Their collective wisdom is incalculable — and so is the collective burden they carry when families are torn apart by AIDS.
Africa’s newest special interest group is that of grandmothers. They will attend their first special conference this week to share experiences and call for international recognition of their uniquely difficult circumstances.
A summit of grandparents in the west might prompt jokes about bingo and dentures, but the inaugural African Grandmothers’ Gathering, starting in Swaziland tomorrow, is a gravely serious affair.

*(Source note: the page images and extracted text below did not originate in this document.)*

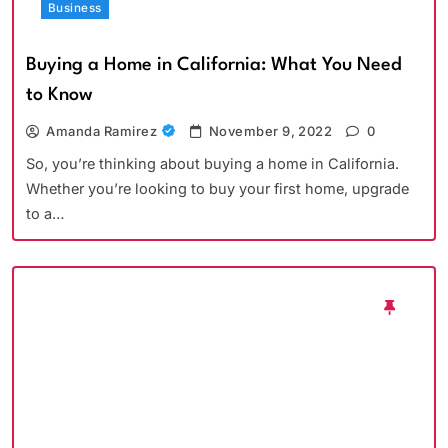
Business
Buying a Home in California: What You Need
to Know
Amanda Ramirez
November 9, 2022
0
So, you’re thinking about buying a home in California.
Whether you’re looking to buy your first home, upgrade
to a…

More than 450 grandmothers from 12 African countries will meet to discuss the impact of losing adult children to AIDS, becoming the head of a household and raising grief-stricken grandchildren as their own.
These forgotten victims hope to build a “solidarity movement” across Africa to make the case that grandmothers need targeted support from international donors and aid agencies.
“It’s a lost group, a lost voice,” said Philile Mlotshwa of SWAPOL (Swaziland Positive Living), which is organizing the event in partnership with the Canada-based Stephen Lewis Foundation. “They are the heroes, yet no one has gone to them to say we recognize your efforts.”
The organizers say it is time to heed the “indomitable and indefatigable” grandmothers who step forward to care for children, sometimes as many as 10 to 15 in one household.
Mlotshwa said she hoped the gathering would raise awareness of grandmothers’ needs. “Various responses to HIV-AIDS have been designed but not yet targeted at them.”
The grandmothers are likely to seek international support for grief counseling, access to healthcare for themselves and children in their care, safe and adequate housing, economic security, safety from gender-based violence, raising community awareness and breaking stigma, support in raising grief-stricken grandchildren and access to education for children.
Grandmothers from Botswana, Ethiopia, Kenya, Malawi, Mozambique, Namibia, Rwanda, South Africa, Tanzania, Uganda, Zambia and Zimbabwe will be represented.
Among them will be “Mama” Darlina Tyawana, who has six grandchildren and is taking care of her late sister’s grandchild in Cape Town.
“There are a lot of grandparents raising children because the parents died from HIV,” the 63-year-old said. “They are taking them to school, paying the school fees and carrying other burdens.”
Tyawana, who works as a counselor helping parents overcome the stigma of HIV, added that grandmothers also play a role in educating people about HIV.